As Lebanon’s oldest free improvisation group, “A” Trio is on a telekinetic trip throughout the stellar Folk. Rhythms pop along the surface, rising and falling with the energy flowing between the three musicians. Because they’ve played together for so long, the freedom in these sounds is heightened by how it’s deeply interconnected. Each arm of the beast moves in conjunction with the others. Frenetic soundscapes bleed into stoic drones. The cataclysms buried beneath our feet are unearthed with a sputtering howl. Acoustic guitar strings are fried and bent to the point of breaking, but everything remains tightly wound and flowing with synchronicity. Stellar.

Cache Mirrors History of a Closed Circuit (Repeating Cloud)

Slow days roll off the calendar like a quixotic breeze caressing the last leaves hanging on for dear life. Cache Mirrors’ beautiful new album, Closed Circuit, sits in pensive moments just long enough. Strings tie interjacent drones into gently expanding landforms, hushed and miraculous with each new dawn. Through reflective piano arrangements and spiraling guitarscapes, Closed Circuit finds a balance between emotional depth and spirited elegance. Invisible harmonies play out in the skies above as though they’re holographic birds flickering against the night. Cache Mirrors beckons us into this wonderful, sweeping narrative.

Euphotic Conjugate Regions (IKUISUUS)

Strange landscapes emerge from a neon mist. In the distance, sacred songs stretch above the globular architecture, spinning geometric clouds into aerial sound waves. The trio of Cheryl E. Leonard, Bryan Day, and Tom Djil use countless unimaginable techniques to repurpose the familiar into something alien. Certain textures and tonal essences on Conjugate Regions register in our brains before being twisted and turned on their heads. Something new appears on the other side of this sonic matrix. Drones dive through liquid mercury into symmetric circuit boards. Clunking arrhythmia pretends to offer guideposts, but it’s another mirage swallowed by whirring aural spindles and glassine speculation. This sound world is incredible, and even after multiple listens, I’ve only scratched the surface.

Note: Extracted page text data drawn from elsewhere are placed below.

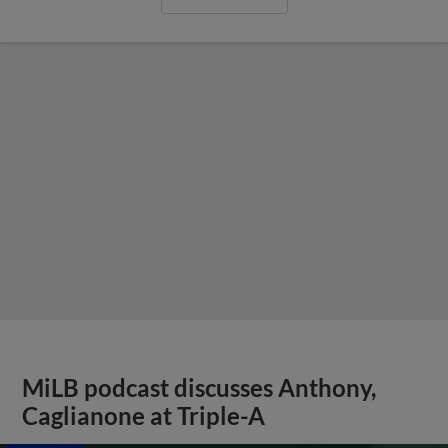
MiLB podcast discusses Anthony,
Caglianone at Triple-A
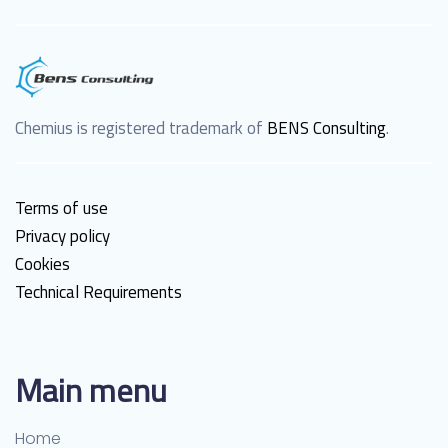
Chemius is registered trademark of
BENS Consulting
.
Terms of use
Privacy policy
Cookies
Technical Requirements
Main menu
Home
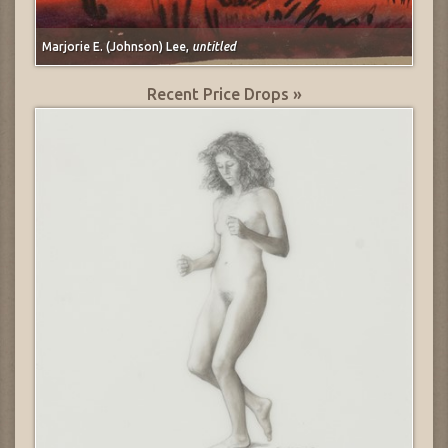
Marjorie E. (Johnson) Lee,
untitled
Recent Price Drops »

Massive recommendation.

Stroke of Midnight s/t (Hot Releases)

This short, memorable debut from Philadelphia’s Stroke of Midnight (aka Chrissy Jones) is an ephemeral cache. Over four songs, she immediately throws us into a liminal mirror world where surrealist dreams become living memories. Relaxed disco anthems swim through cotton candy seas accentuated by spangled synth leads, harp glissandos, and distant arpeggios. Jones’s voice is the fuel for this lucid fire, though. It’s a spectral centerpiece, the axis point on which every liquid sonic spirit hangs. Stroke of Midnight is a dark and hypnotic gem.